Exercise inputs:
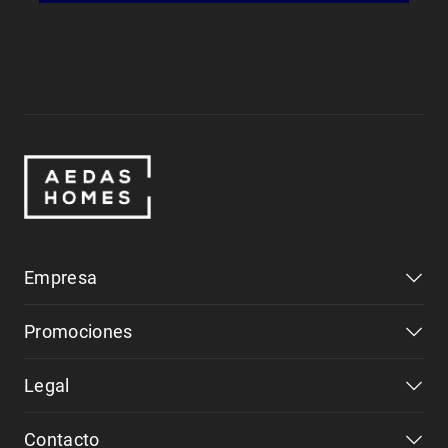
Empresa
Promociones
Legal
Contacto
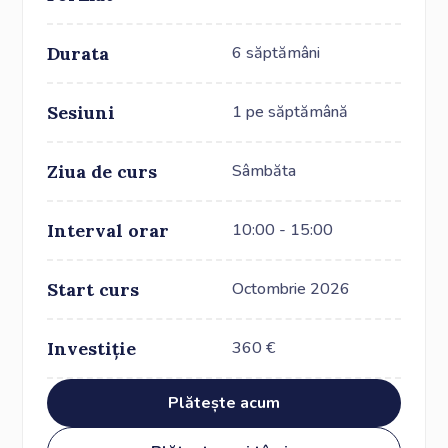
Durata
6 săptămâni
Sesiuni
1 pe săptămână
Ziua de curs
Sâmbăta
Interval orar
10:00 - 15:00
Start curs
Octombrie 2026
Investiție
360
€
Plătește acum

Directive:
Copy these lines with "Sâmbăta" swapped for "Duminica" and everything else left as it is. Leave the pictures out of your copy.

Completed exercise:
Empresa
Promociones
Legal
Contacto
Durata
6 săptămâni
Sesiuni
1 pe săptămână
Ziua de curs
Duminica
Interval orar
10:00 - 15:00
Start curs
Octombrie 2026
Investiție
360
€
Plătește acum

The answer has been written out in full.